Directions | Write out the records that follow exactly. Do not include pictures.

Detected change data:
=====

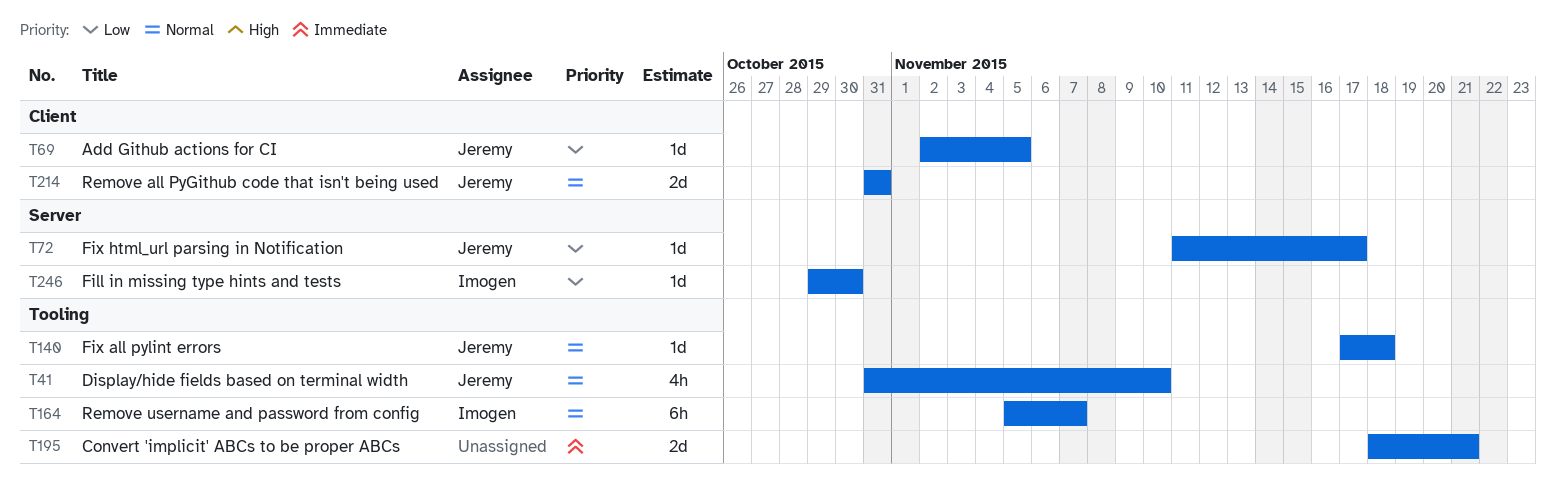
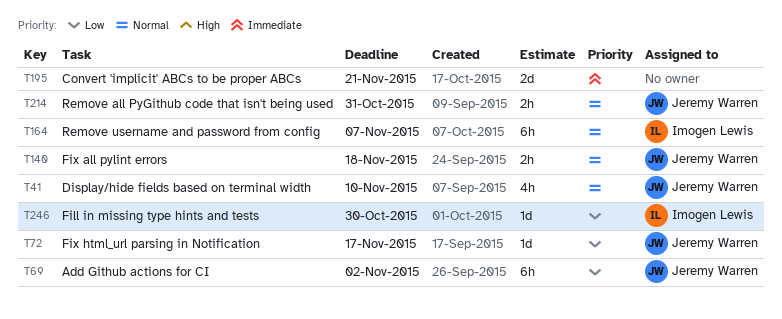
T69, estimate: 1d -> 6h
T69, due: Nov 5 -> Nov 2
T140, estimate: 1d -> 2h
T214, estimate: 2d -> 2h

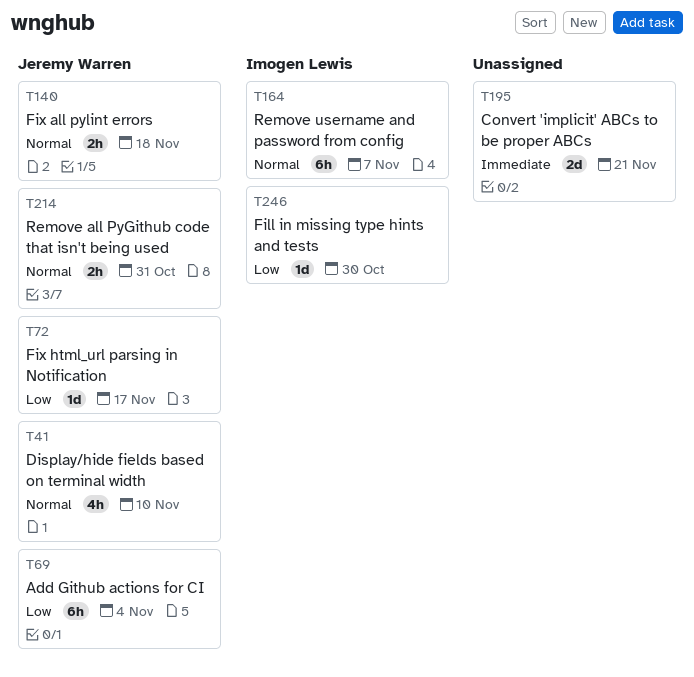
T69, due: Nov 2 -> Nov 4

=====

Expected answer |
T69, estimate: 1d -> 6h
T69, due: Nov 5 -> Nov 2
T140, estimate: 1d -> 2h
T214, estimate: 2d -> 2h

T69, due: Nov 2 -> Nov 4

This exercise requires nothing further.